[Stored data entries]
[Start of section]
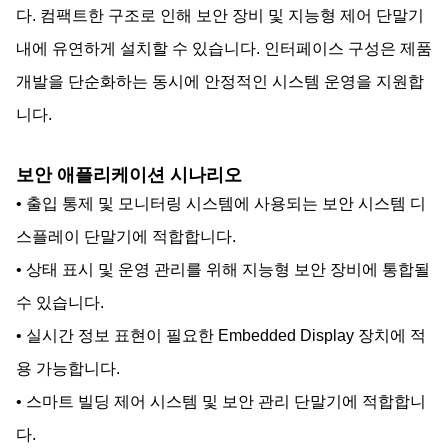
다. 컴팩트한 구조로 인해 보안 장비 및 지능형 제어 단말기
내에 유연하게 설치할 수 있습니다. 인터페이스 구성은 제품
개발을 단순화하는 동시에 안정적인 시스템 운영을 지원합
니다.
보안 애플리케이션 시나리오
• 출입 통제 및 모니터링 시스템에 사용되는 보안 시스템 디
스플레이 단말기에 적합합니다.
• 상태 표시 및 운영 관리를 위해 지능형 보안 장비에 통합될
수 있습니다.
• 실시간 정보 표현이 필요한 Embedded Display 장치에 적
용 가능합니다.
• 스마트 빌딩 제어 시스템 및 보안 관리 단말기에 적합합니
다.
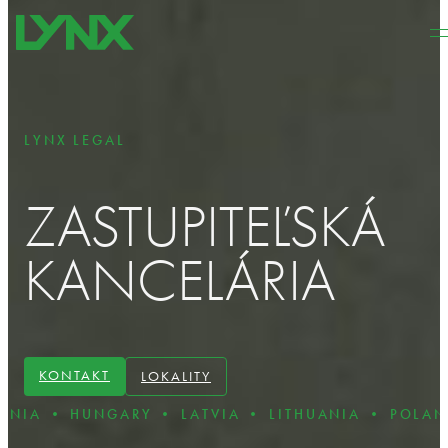
Preskočiť na hlavný obsah
Preskočiť na pätičku
LYNX LEGAL
ZASTUPITEĽSKÁ
KANCELÁRIA
KONTAKT
LOKALITY
ARY • LATVIA • LITHUANIA • POLAND • ROMANIA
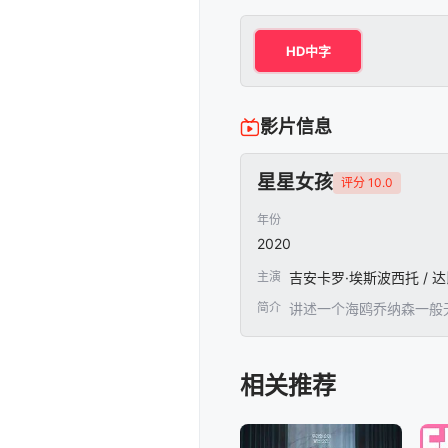
HD中字
影片信息
星星女孩
评分 10.0
年份
2020
主演
简介
讲述一个海鸥乔纳森一般无拘
相关推荐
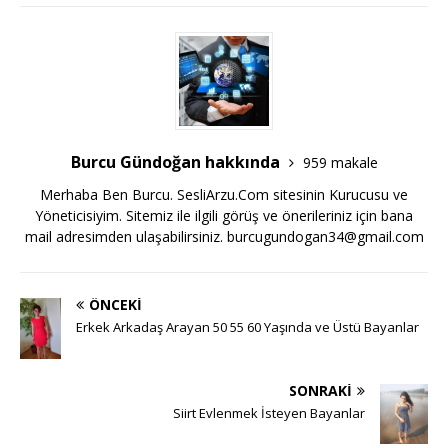
Burcu Gündoğan hakkında
959 makale
Merhaba Ben Burcu. SesliArzu.Com sitesinin Kurucusu ve
Yöneticisiyim. Sitemiz ile ilgili görüş ve önerileriniz için bana
mail adresimden ulaşabilirsiniz.
burcugundogan34@gmail.com
ÖNCEKI
Erkek Arkadaş Arayan 50 55 60 Yaşında ve Üstü Bayanlar
SONRAKI
Siirt Evlenmek İsteyen Bayanlar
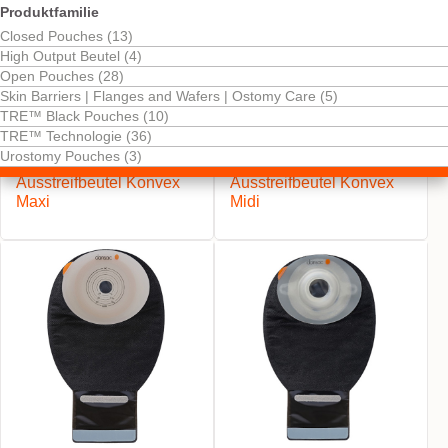
Produktfamilie
Closed Pouches (13)
High Output Beutel (4)
Open Pouches (28)
Skin Barriers | Flanges and Wafers | Ostomy Care (5)
TRE™ Black Pouches (10)
TRE™ Technologie (36)
Kostenlos testen
Kostenlos testen
Urostomy Pouches (3)
NovaLife TRE™ 1 Black
NovaLife TRE™ 1 Black
Ausstreifbeutel Konvex
Ausstreifbeutel Konvex
Maxi
Midi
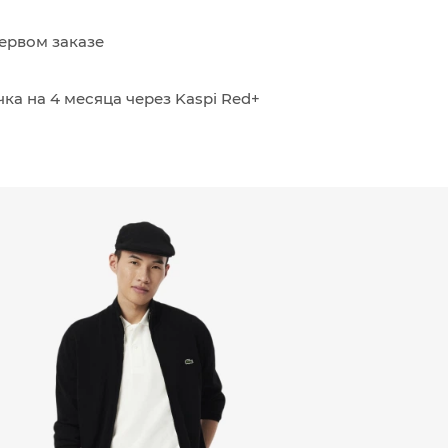
ервом заказе
ка на 4 месяца через Kaspi Red+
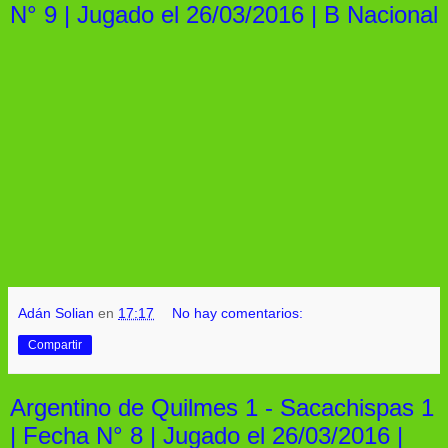
N° 9 | Jugado el 26/03/2016 | B Nacional
Adán Solian
en
17:17
No hay comentarios:
Compartir
Argentino de Quilmes 1 - Sacachispas 1
| Fecha N° 8 | Jugado el 26/03/2016 |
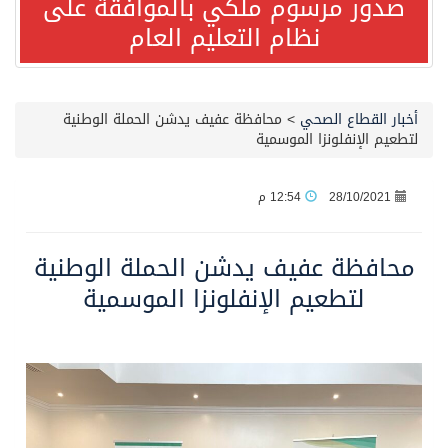
صدور مرسوم ملكي بالموافقة على
نظام التعليم العام
صدور مرسوم ملكي بالموافقة على نظام التعليم العام
مصدر مسؤول بالهيئة العامة للنقل: سلامة جميع أفراد طاقم سفينة (ENCELIA) وتم اتخاذ الإجراءات اللازمة لتأمينها
أخبار القطاع الصحي
>
محافظة عفيف يدشن الحملة الوطنية
لتطعيم الإنفلونزا الموسمية
وزارة الموارد البشرية والتنمية الاجتماعية تمدد مهلة تصحيح أوضاع رخص العمل حتى نهاية العام الحالي
28/10/2021
12:54 م
خلال 3 أيام… التجمعات الصحية تتلقى رغبات أكثر من 87% من موظفي وزارة الصحة لعروض الانتقال
محافظة عفيف يدشن الحملة الوطنية
سمو ولي العهد يتلقى اتصالًا هاتفيًا من رئيس الوزراء الباكستاني
لتطعيم الإنفلونزا الموسمية
الهيئة العامة للأمن الغذائي تكثف جهودها للحد من الفقد والهدر الغذائي خلال موسم حج 1447هـ
محافظ عفيف يؤدي صلاة عيد الأضحى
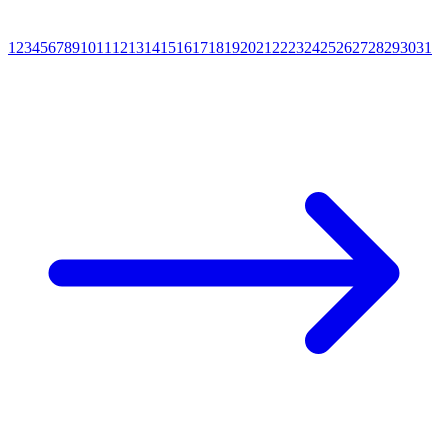
1
2
3
4
5
6
7
8
9
10
11
12
13
14
15
16
17
18
19
20
21
22
23
24
25
26
27
28
29
30
31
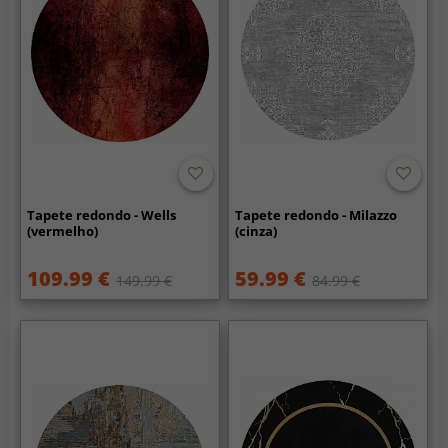
Tapete redondo - Wells
Tapete redondo - Milazzo
(vermelho)
(cinza)
109.99 €
59.99 €
149.99 €
84.99 €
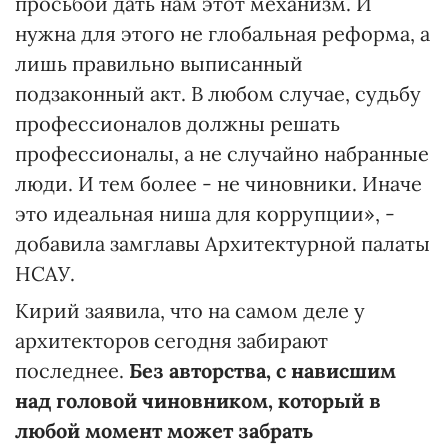
просьбой дать нам этот механизм. И
нужна для этого не глобальная реформа, а
лишь правильно выписанный
подзаконный акт. В любом случае, судьбу
профессионалов должны решать
профессионалы, а не случайно набранные
люди. И тем более - не чиновники. Иначе
это идеальная ниша для коррупции», -
добавила замглавы Архитектурной палаты
НСАУ.
Кирий заявила, что на самом деле у
архитекторов сегодня забирают
последнее.
Без авторства, с нависшим
над головой чиновником, который в
любой момент может забрать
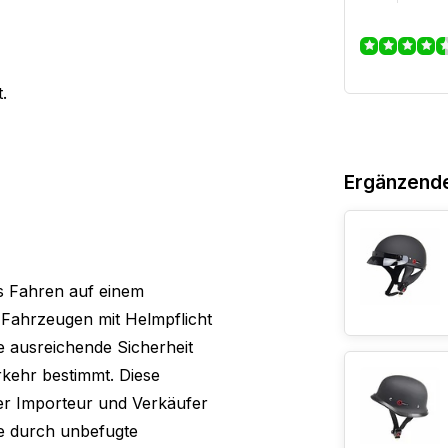
.
Ergänzend
s Fahren auf einem
Fahrzeugen mit Helmpflicht
ne ausreichende Sicherheit
rkehr bestimmt. Diese
er Importeur und Verkäufer
ie durch unbefugte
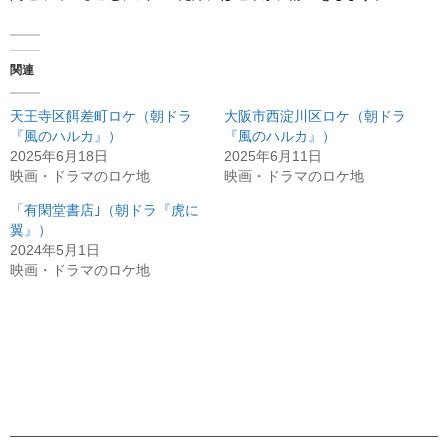
関連
天王寺区餌差町ロケ（朝ドラ
大阪市西淀川区ロケ（朝ドラ
『風のハルカ』）
『風のハルカ』）
2025年6月18日
2025年6月11日
映画・ドラマのロケ地
映画・ドラマのロケ地
「有閑堂書店｣（朝ドラ『虎に
翼』）
2024年5月1日
映画・ドラマのロケ地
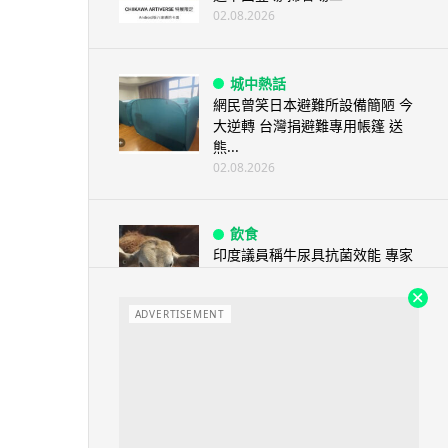
02.08.2026
城中熱話
網民曾笑日本避難所設備簡陋 今
大逆轉 台灣捐避難專用帳篷 送
熊...
02.08.2026
飲食
印度議員稱牛尿具抗菌效能 專家
指專利不等於臨床療效
02.08.2026
ADVERTISEMENT
健康
研究：青少年 ADHD 症狀與飲食
有關 地中海飲食吃得多集中力較
好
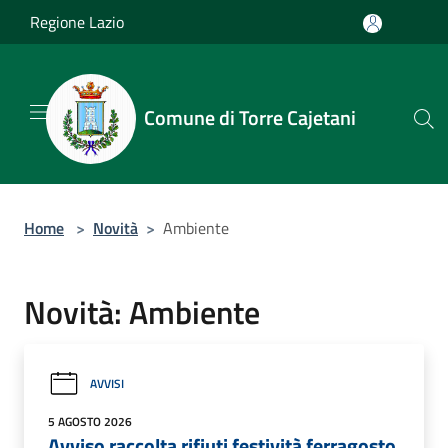
Salta al contenuto principale
Regione Lazio
Comune di Torre Cajetani
Home
>
Novità
>
Ambiente
Novità: Ambiente
AVVISI
5 AGOSTO 2026
Avviso raccolta rifiuti festività ferragosto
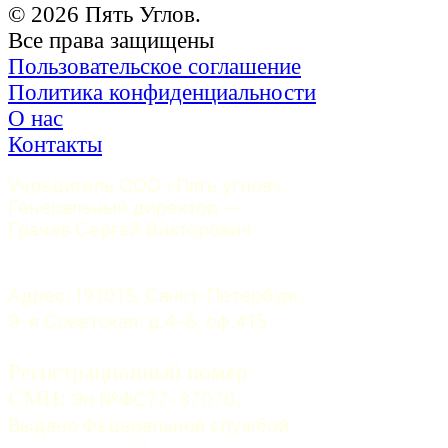
© 2026 Пять Углов.
Все права защищены
Пользовательское соглашение
Политика конфиденциальности
О нас
Контакты
Учредитель ООО «Пять углов». 
Генеральный директор — 
Грачев Сергей Викторович
Адрес: 191015, Санкт-Петербург, 
9-я Советская, д.4-6, оф.415
Регистрационный номер
СМИ:
 Эл №ФС77-37070. 
Выдано Федеральной службой 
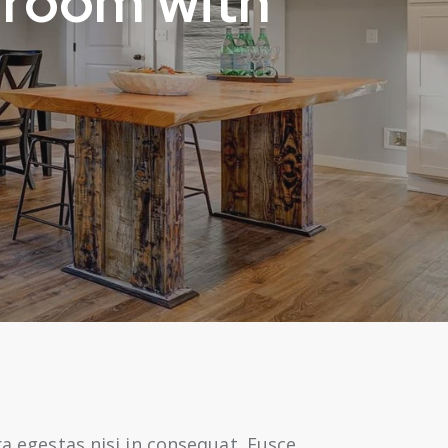
 room with
a egestas nisi in consequat. Fusce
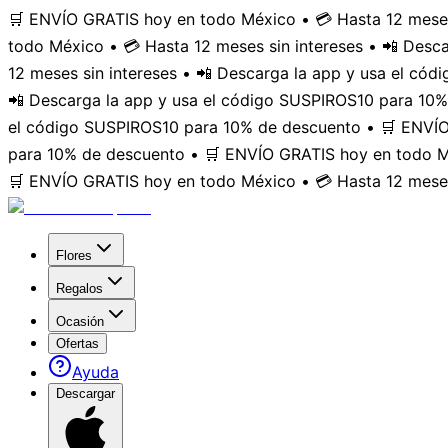
🛒 ENVÍO GRATIS hoy en todo México • 💳 Hasta 12 meses
todo México • 💳 Hasta 12 meses sin intereses • 📲 Des
12 meses sin intereses • 📲 Descarga la app y usa el có
📲 Descarga la app y usa el código SUSPIROS10 para 10%
el código SUSPIROS10 para 10% de descuento • 🛒 ENVÍO 
para 10% de descuento • 🛒 ENVÍO GRATIS hoy en todo Mé
🛒 ENVÍO GRATIS hoy en todo México • 💳 Hasta 12 meses
Flores
Regalos
Ocasión
Ofertas
Ayuda
Descargar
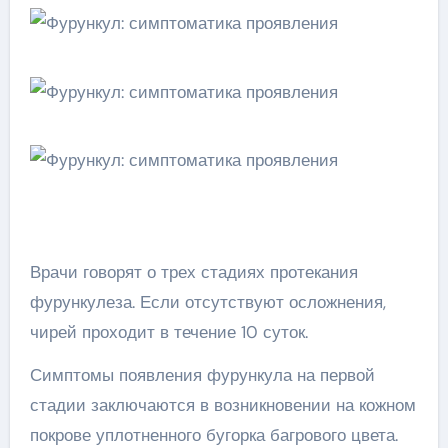
Врачи говорят о трех стадиях протекания
фурункулеза. Если отсутствуют осложнения,
чирей проходит в течение 10 суток.
Симптомы появления фурункула на первой
стадии заключаются в возникновении на кожном
покрове уплотненного бугорка багрового цвета.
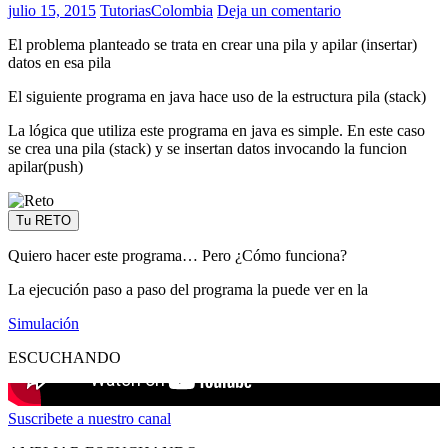
julio 15, 2015
TutoriasColombia
Deja un comentario
El problema planteado se trata en crear una pila y apilar (insertar)
datos en esa pila
El siguiente programa en java hace uso de la estructura pila (stack)
La lógica que utiliza este programa en java es simple. En este caso
se crea una pila (stack) y se insertan datos invocando la funcion
apilar(push)
Tu RETO
Quiero hacer este programa… Pero ¿Cómo funciona?
La ejecución paso a paso del programa la puede ver en la
Simulación
ESCUCHANDO
Suscribete a nuestro canal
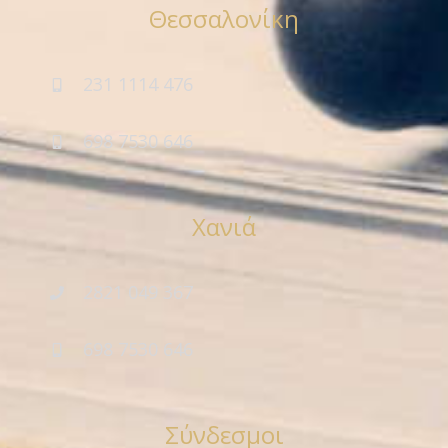
Θεσσαλονίκη
231 1114 476
698 7530 646
Χανιά
2821 049 367
698 7530 646
Σύνδεσμοι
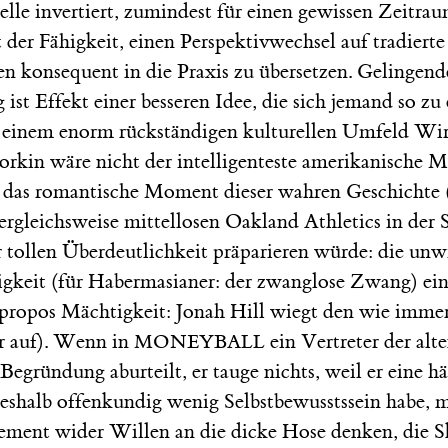
elle invertiert, zumindest für einen gewissen Zeitra
t der Fähigkeit, einen Perspektivwechsel auf tradierte
en konsequent in die Praxis zu übersetzen. Gelingend
ist Effekt einer besseren Idee, die sich jemand so zu
in einem enorm rückständigen kulturellen Umfeld Wir
orkin wäre nicht der intelligenteste amerikanische 
 das romantische Moment dieser wahren Geschichte 
ergleichsweise mittellosen Oakland Athletics in der 
r tollen Überdeutlichkeit präparieren würde: die unw
igkeit (für Habermasianer: der zwanglose Zwang) ein
apropos Mächtigkeit: Jonah Hill wiegt den wie imme
er auf). Wenn in
ein Vertreter der alt
MONEYBALL
 Begründung aburteilt, er tauge nichts, weil er eine h
eshalb offenkundig wenig Selbstbewusstssein habe, m
ent wider Willen an die dicke Hose denken, die S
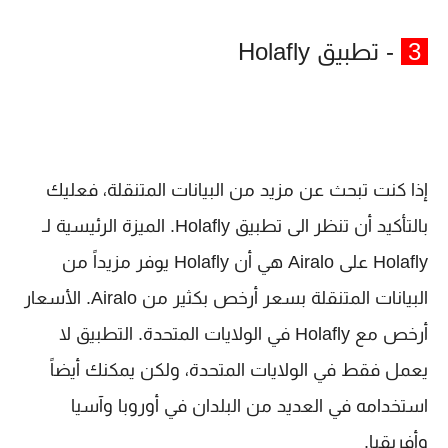
3
- تطبيق Holafly
إذا كنت تبحث عن مزيد من البيانات المتنقلة، فعليك
بالتأكيد أن تنظر الى تطبيق Holafly. الميزة الرئيسية لـ
Holafly على Airalo هي أن Holafly يوفر مزيداً من
البيانات المتنقلة بسعر أرخص بكثير من Airalo. الأسعار
أرخص مع Holafly في الولايات المتحدة. التطبيق لا
يعمل فقط في الولايات المتحدة، ولكن يمكنك أيضاً
استخدامه في العديد من البلدان في أوروبا وآسيا
وأفريقيا.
[End of section]
*Task item*.
What are the lines above that hold the string "apilar"? Copy them.

*Answer below*.
El problema planteado se trata en crear una pila y apilar (insertar)
apilar(push)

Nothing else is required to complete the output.